A Yuexiu on ne voit que le ciel plombé de nuages et la végétation luxuriante. Un lac. Des temples. Des chemins qui montent vers diverses collines. Aucun bruit, si ce n’est la voix sortant des hauts-parleurs qui répète la même chose en boucle. Depuis la colline on aperçoit le district financier qui nous rappelle que nous ne sommes pas en pleine jungle. Mais c’est surtout ici que nous connaissons notre première pluie tropicale. Elle s’abat à plusieurs reprises avec force, pourtant la chaleur ne diminue pas et l’humidité ne cesse d’augmenter.
- Découvrir Guanghzou: des petites rues à Times square
Canton, ses rues, ses ruelles, ses commerces et ses commerçants qui dînent sur le trottoir. Ses trottoirs recouverts de carreaux fendillés par les racines des immenses arbres qui cherchent à sortir de terre, leurs lianes laissant retomber par petites gouttes toute l’humidité accumulée ces derniers jours.
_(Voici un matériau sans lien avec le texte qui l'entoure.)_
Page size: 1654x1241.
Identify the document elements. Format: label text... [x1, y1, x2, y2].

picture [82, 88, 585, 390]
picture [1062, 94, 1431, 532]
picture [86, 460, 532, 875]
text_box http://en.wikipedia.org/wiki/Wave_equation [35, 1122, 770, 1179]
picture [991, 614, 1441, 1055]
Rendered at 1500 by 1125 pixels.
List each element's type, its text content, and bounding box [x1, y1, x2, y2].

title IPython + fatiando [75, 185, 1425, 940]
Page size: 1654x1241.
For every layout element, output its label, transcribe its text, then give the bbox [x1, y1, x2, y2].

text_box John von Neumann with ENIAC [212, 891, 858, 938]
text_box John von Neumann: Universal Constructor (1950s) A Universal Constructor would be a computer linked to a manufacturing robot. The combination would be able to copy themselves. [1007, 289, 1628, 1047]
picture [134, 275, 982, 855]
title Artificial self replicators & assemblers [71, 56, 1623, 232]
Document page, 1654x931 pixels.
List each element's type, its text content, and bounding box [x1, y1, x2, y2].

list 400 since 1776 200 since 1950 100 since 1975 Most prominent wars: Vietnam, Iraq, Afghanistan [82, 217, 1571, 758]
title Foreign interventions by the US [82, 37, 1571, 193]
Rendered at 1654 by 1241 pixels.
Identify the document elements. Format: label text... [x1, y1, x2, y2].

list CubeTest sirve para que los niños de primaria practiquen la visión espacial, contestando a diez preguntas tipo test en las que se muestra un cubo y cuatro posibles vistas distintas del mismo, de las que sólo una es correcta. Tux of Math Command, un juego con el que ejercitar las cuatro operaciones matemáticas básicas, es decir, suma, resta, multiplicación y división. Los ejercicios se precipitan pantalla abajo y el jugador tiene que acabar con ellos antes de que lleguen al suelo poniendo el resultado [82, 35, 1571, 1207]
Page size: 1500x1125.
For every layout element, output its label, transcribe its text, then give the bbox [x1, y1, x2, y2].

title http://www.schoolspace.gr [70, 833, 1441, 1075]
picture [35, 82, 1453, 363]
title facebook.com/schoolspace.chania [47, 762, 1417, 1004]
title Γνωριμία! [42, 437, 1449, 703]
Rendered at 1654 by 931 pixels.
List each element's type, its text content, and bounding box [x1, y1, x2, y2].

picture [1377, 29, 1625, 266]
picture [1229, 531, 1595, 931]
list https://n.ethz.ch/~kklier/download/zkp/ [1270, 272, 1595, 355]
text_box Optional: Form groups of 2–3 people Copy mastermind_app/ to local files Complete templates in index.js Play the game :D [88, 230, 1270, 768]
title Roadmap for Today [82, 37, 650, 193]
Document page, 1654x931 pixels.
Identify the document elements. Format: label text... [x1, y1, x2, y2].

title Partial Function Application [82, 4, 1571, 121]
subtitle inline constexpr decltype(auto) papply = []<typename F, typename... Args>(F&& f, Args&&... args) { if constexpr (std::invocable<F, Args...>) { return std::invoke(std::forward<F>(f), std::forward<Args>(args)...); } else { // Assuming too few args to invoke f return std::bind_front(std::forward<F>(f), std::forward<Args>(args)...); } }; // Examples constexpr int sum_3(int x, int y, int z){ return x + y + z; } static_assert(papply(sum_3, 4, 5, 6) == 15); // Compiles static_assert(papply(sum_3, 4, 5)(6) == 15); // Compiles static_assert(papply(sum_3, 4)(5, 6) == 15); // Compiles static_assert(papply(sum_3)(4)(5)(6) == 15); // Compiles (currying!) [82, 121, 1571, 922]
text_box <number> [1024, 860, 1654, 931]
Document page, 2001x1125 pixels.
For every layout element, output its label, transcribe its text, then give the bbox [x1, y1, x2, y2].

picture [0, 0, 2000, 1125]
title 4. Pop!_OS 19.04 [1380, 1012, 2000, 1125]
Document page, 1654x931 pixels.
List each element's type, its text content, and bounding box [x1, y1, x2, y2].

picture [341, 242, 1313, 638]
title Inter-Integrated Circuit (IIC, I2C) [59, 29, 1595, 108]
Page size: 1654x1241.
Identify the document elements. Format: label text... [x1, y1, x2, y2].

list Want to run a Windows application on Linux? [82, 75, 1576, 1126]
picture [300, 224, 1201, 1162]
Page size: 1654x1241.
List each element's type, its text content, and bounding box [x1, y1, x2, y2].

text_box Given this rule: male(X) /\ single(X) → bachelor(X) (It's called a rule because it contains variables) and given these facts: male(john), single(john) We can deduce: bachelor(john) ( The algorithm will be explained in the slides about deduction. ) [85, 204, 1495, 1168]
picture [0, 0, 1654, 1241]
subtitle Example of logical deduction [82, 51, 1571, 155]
Et partout des hommes assis sur le bord de la route, dans leurs chariots ou à terre, et qui attendent, qui regardent la vie se dérouler. Une image qui nous verrons régulièrement dans toutes les villes, grandes ou petites. Et puis des vélos, des voitures et toute sortes d’autres véhicules qui sillonnent les rues. Des chinois qui ne font plus attention au charme particulier de ces grands immeubles grillagés avec leur décoration de clims. C’est à peu près ce que je m’imaginais de l’Asie, et c’est ce que j’ai adoré à Canton et ce pourquoi je souhaiterais y retourner.
Au détour d’une allée on se retrouve dans une rue piétonne, à un carrefour aux allures de Times square avec des magasins en enfilade, ouverts jusque tard dans la nuit. Les enseignes sont encore plus grandes qu’ailleurs et plus lumineuses. Canton regroupe tout ce qu’on pense connaître de la Chine et tout ce qu’on ne s’attend pas à découvrir. Je ne saurais finalement dire pourquoi j’ai tant aimé Canton, malgré la chaleur, la moiteur et la fatigue. Mais je conseille d’y aller, pour l’ambiance et pour comprendre la Chine. Arrivées ici on ne peut s’empêcher de penser à ce joli bar sur berge à Paris dont le nom évoque toute la nostalgie d’une Chine qu’on n’a jamais pu posséder, la beauté des ce pays exotique qui vous attire et vous intrigue. Bien loin de la foule et de la moiteur chinoise, aujourd’hui ce sont nous les dames de Canton.